- _EXERCISE_: In the entries below, find each line with the word "solo" and pull it out.

Extracted page text data:
-=-=-

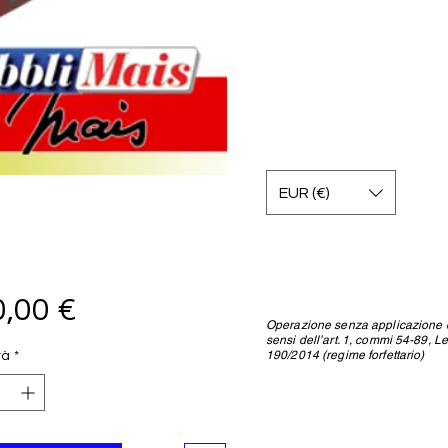
EUR (€)
Prezzo
,00 €
Operazione senza applicazione d
sensi dell’art. 1, commi 54-89, L
190/2014 (regime forfettario)
tà
*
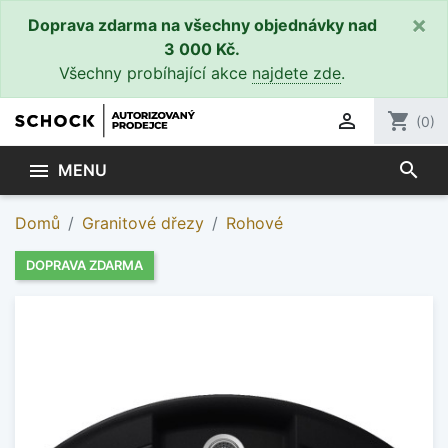
×
Doprava zdarma na všechny objednávky nad
3 000 Kč.
Všechny probíhající akce
najdete zde
.

shopping_cart
(0)
search

MENU
Domů
Granitové dřezy
Rohové
DOPRAVA ZDARMA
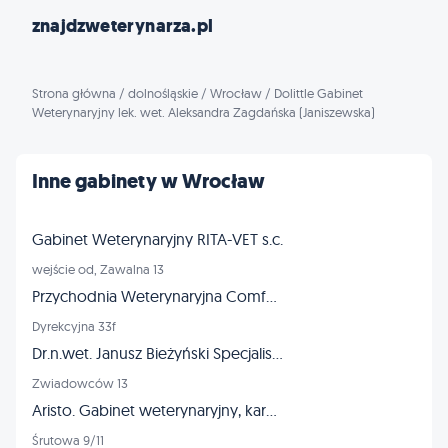
znajdzweterynarza.pl
Strona główna
/
dolnośląskie
/
Wrocław
/
Dolittle Gabinet
Weterynaryjny lek. wet. Aleksandra Zagdańska (Janiszewska)
Inne gabinety w Wrocław
Gabinet Weterynaryjny RITA-VET s.c.
wejście od, Zawalna 13
Przychodnia Weterynaryjna ComfortVET
Dyrekcyjna 33f
Dr.n.wet. Janusz Bieżyński Specjalista chirurg - złamania dysplazja
Zwiadowców 13
Aristo. Gabinet weterynaryjny, karmy dla zwierząt, strzyżenie
Śrutowa 9/11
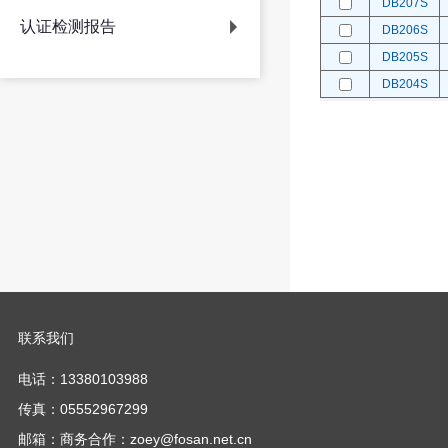
DB207S
认证检测报告
DB206S
DB205S
DB204S
联系我们
电话：13380103988
传真：05552967299
邮箱：商务合作：zoey@fosan.net.cn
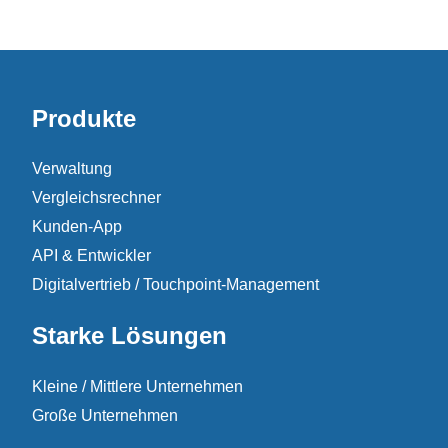
Produkte
Verwaltung
Vergleichsrechner
Kunden-App
API & Entwickler
Digitalvertrieb / Touchpoint-Management
Starke Lösungen
Kleine / Mittlere Unternehmen
Große Unternehmen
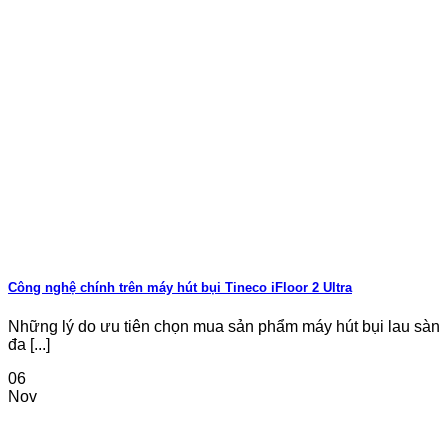
Công nghệ chính trên máy hút bụi Tineco iFloor 2 Ultra
Những lý do ưu tiên chọn mua sản phẩm máy hút bụi lau sàn
đa [...]
06
Nov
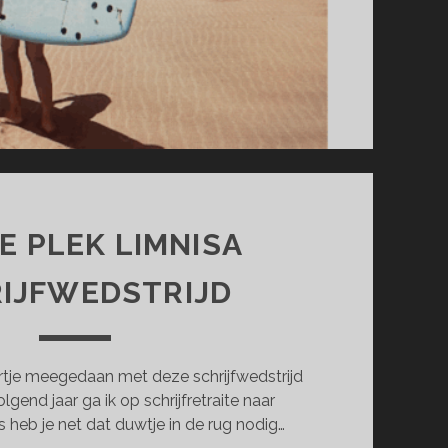
E PLEK LIMNISA
IJFWEDSTRIJD
rtje meegedaan met deze schrijfwedstrijd
olgend jaar ga ik op schrijfretraite naar
 heb je net dat duwtje in de rug nodig…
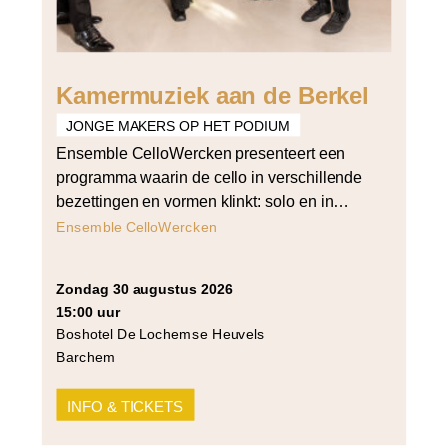
Kamermuziek aan de Berkel
JONGE MAKERS OP HET PODIUM
Ensemble CelloWercken presenteert een
programma waarin de cello in verschillende
bezettingen en vormen klinkt: solo en in
vierstemmig samenspel. Het programma
Ensemble CelloWercken
opent met Bach’s derde cellosuite voor cello
solo en sluit af met Arvo Pärt’s Summa voor
zondag 30 augustus 2026
strijkers in vier partijen. Daartussen klinken
15:00 uur
werken van Cornelia Tautu (Da Capo),
Boshotel De Lochemse Heuvels
Grażyna Bacewicz (Quartet for 4 cellos) […]
Barchem
INFO & TICKETS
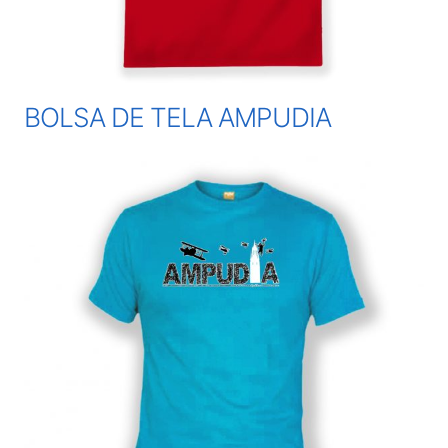
BOLSA DE TELA AMPUDIA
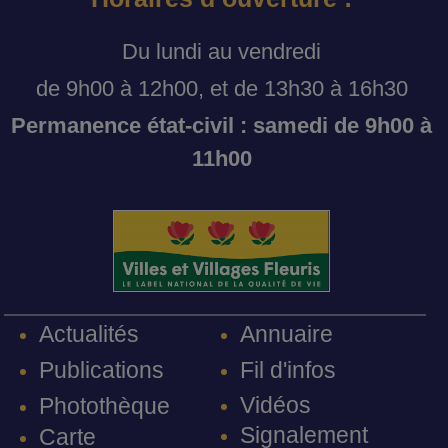
Du lundi au vendredi
de 9h00 à 12h00, et de 13h30 à 16h30
Permanence état-civil : samedi de 9h00 à
11h00
Annuaire
Actualités
Fil d'infos
Publications
Vidéos
Photothèque
Signalement
Carte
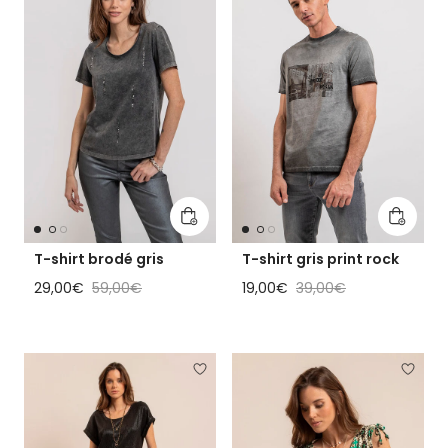
Ajouter au panier
Ajouter
T-shirt brodé gris
T-shirt gris print rock
Prix soldé
Prix habituel
Prix soldé
Prix habituel
29,00€
59,00€
19,00€
39,00€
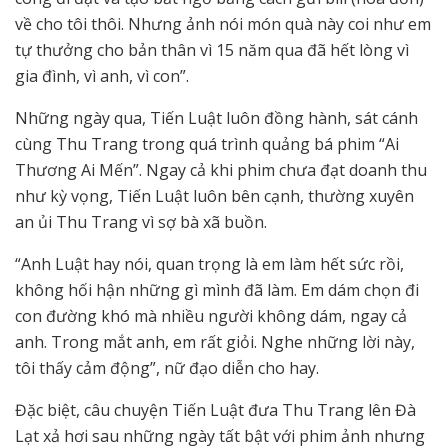
về cho tôi thôi. Nhưng ảnh nói món quà này coi như em
tự thưởng cho bản thân vì 15 năm qua đã hết lòng vì
gia đình, vì anh, vì con”.
Những ngày qua, Tiến Luật luôn đồng hành, sát cánh
cùng Thu Trang trong quá trình quảng bá phim “Ai
Thương Ai Mến”. Ngay cả khi phim chưa đạt doanh thu
như kỳ vọng, Tiến Luật luôn bên cạnh, thường xuyên
an ủi Thu Trang vì sợ bà xã buồn.
“Anh Luật hay nói, quan trọng là em làm hết sức rồi,
không hối hận những gì mình đã làm. Em dám chọn đi
con đường khó mà nhiều người không dám, ngay cả
anh. Trong mắt anh, em rất giỏi. Nghe những lời này,
tôi thấy cảm động”, nữ đạo diễn cho hay.
Đặc biệt, câu chuyện Tiến Luật đưa Thu Trang lên Đà
Lạt xả hơi sau những ngày tất bật với phim ảnh nhưng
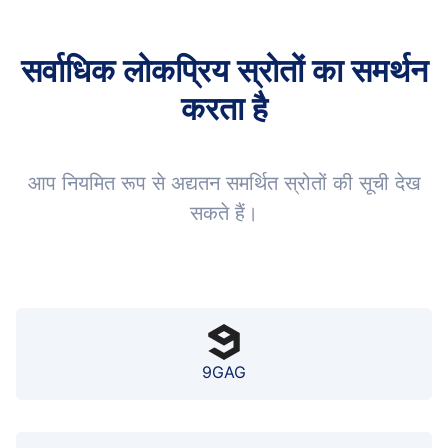
सर्वाधिक लोकप्रिय स्रोतों का समर्थन
करता है
आप नियमित रूप से अद्यतन समर्थित स्रोतों की सूची देख
सकते हैं।
9GAG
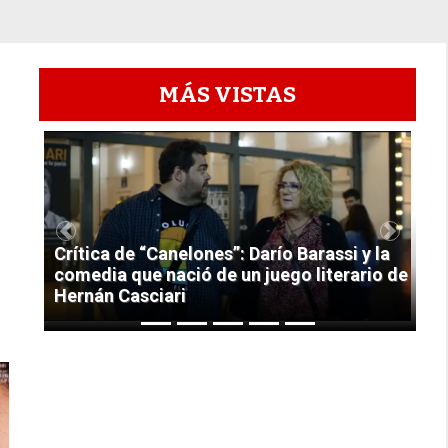
MÁS VISTAS
1
Previous
Next
Crítica de “Canelones”: Darío Barassi y la
comedia que nació de un juego literario de
Hernán Casciari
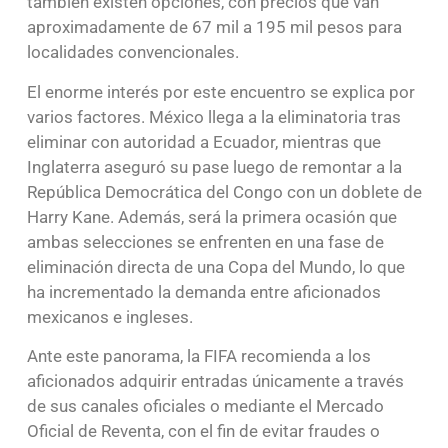
también existen opciones, con precios que van
aproximadamente de 67 mil a 195 mil pesos para
localidades convencionales.
El enorme interés por este encuentro se explica por
varios factores. México llega a la eliminatoria tras
eliminar con autoridad a Ecuador, mientras que
Inglaterra aseguró su pase luego de remontar a la
República Democrática del Congo con un doblete de
Harry Kane. Además, será la primera ocasión que
ambas selecciones se enfrenten en una fase de
eliminación directa de una Copa del Mundo, lo que
ha incrementado la demanda entre aficionados
mexicanos e ingleses.
Ante este panorama, la FIFA recomienda a los
aficionados adquirir entradas únicamente a través
de sus canales oficiales o mediante el Mercado
Oficial de Reventa, con el fin de evitar fraudes o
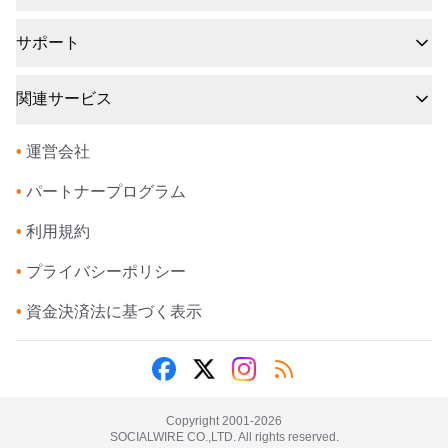
サポート
関連サービス
•
運営会社
•
パートナープログラム
•
利用規約
•
プライバシーポリシー
•
資金決済法に基づく表示
Copyright 2001-
2026
SOCIALWIRE CO.,LTD. All rights reserved.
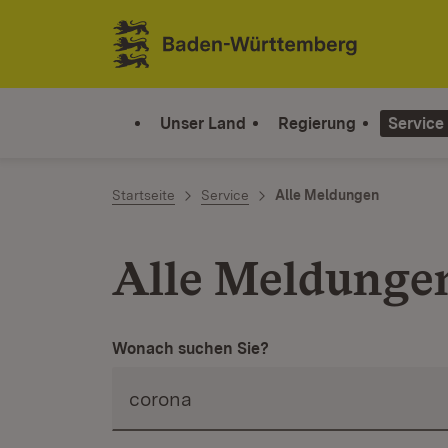
Zum Inhalt springen
Link zur Startseite
Unser Land
Regierung
Service
Startseite
Service
Alle Meldungen
Alle Meldunge
Wonach suchen Sie?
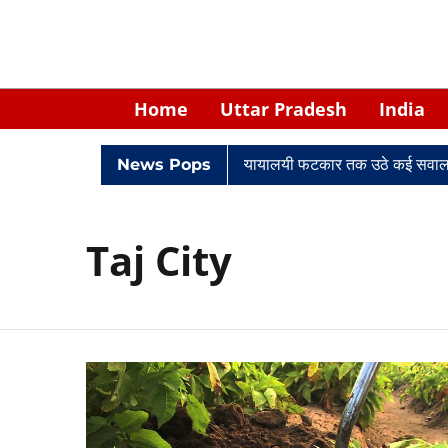
Home
Uttar Pradesh
India
वादों में घिरे केपी सिंह: नियुक्ति से लेकर न्यायालयी फटकार तक उठे कई सवाल
News Pops
Taj City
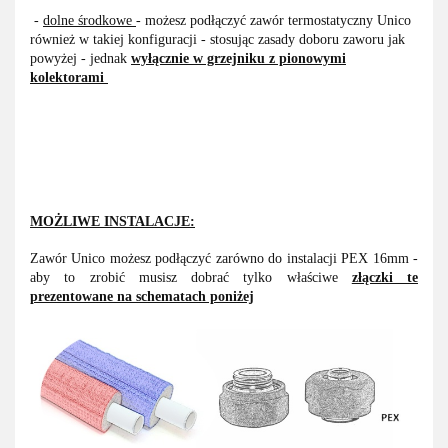
-
dolne środkowe
- możesz podłączyć zawór termostatyczny Unico
również w takiej konfiguracji - stosując zasady doboru zaworu jak
powyżej - jednak
wyłącznie w grzejniku
z pionowymi
kolektorami
MOŻLIWE INSTALACJE:
Zawór Unico możesz podłączyć zarówno do instalacji PEX 16mm -
aby to zrobić musisz dobrać tylko właściwe
złączki te
prezentowane na schematach poniżej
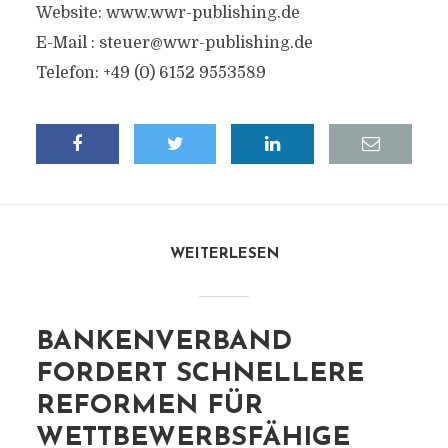
Website: www.wwr-publishing.de
E-Mail :
steuer@wwr-publishing.de
Telefon: +49 (0) 6152 9553589
WEITERLESEN
BANKENVERBAND
FORDERT SCHNELLERE
REFORMEN FÜR
WETTBEWERBSFÄHIGE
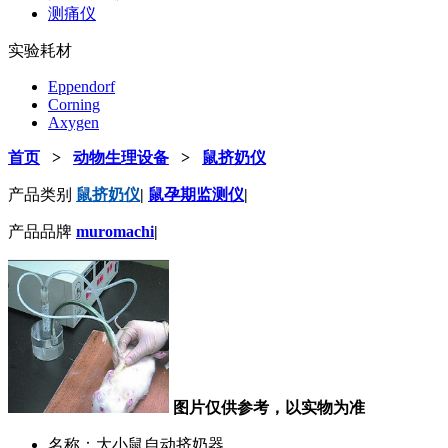
测痛仪
实验耗材
Eppendorf
Corning
Axygen
首页
>
动物生理设备
>
鼠挤奶仪
产品类别
鼠挤奶仪
|
鼠孕期监测仪
|
产品品牌
muromachi
|
图片仅供参考，以实物为准
名称：大小鼠自动挤奶器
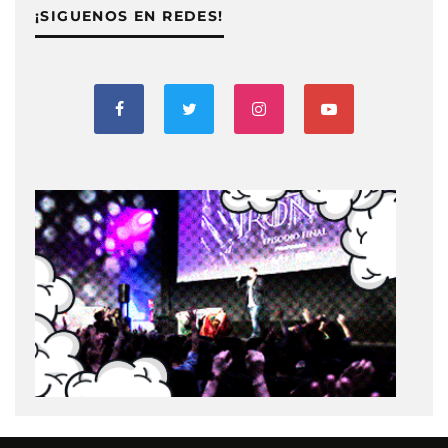
¡SIGUENOS EN REDES!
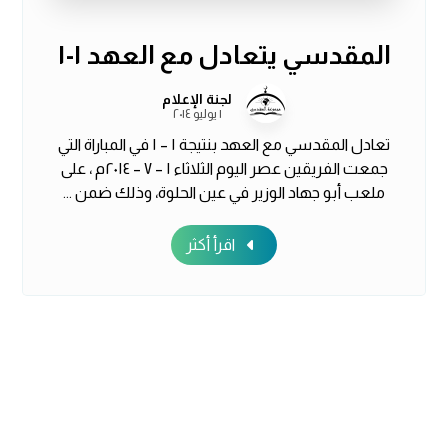
المقدسي يتعادل مع العهد ١-١
لجنة الإعلام
١ يوليو ٢٠١٤
تعادل المقدسي مع العهد بنتيجة ١ – ١ في المباراة التي
جمعت الفريقين عصر اليوم الثلاثاء ١ – ٧ – ٢٠١٤م ، على
ملعب أبو جهاد الوزير في عين الحلوة، وذلك ضمن ...
اقرأ أكثر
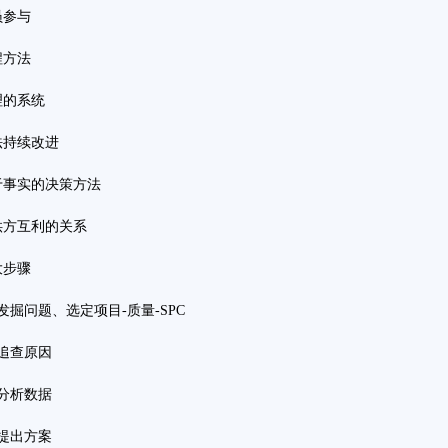
员参与
程方法
理的系统
法持续改进
于事实的决策方法
供方互利的关系
大步骤
发掘问题、选定项目-质量-SPC
、追查原因
、分析数据
、提出方案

-=-=-

- _WRITTEN ANSWER_:
bezettingen en vormen klinkt: solo en in
solo en sluit af met Arvo Pärt’s Summa voor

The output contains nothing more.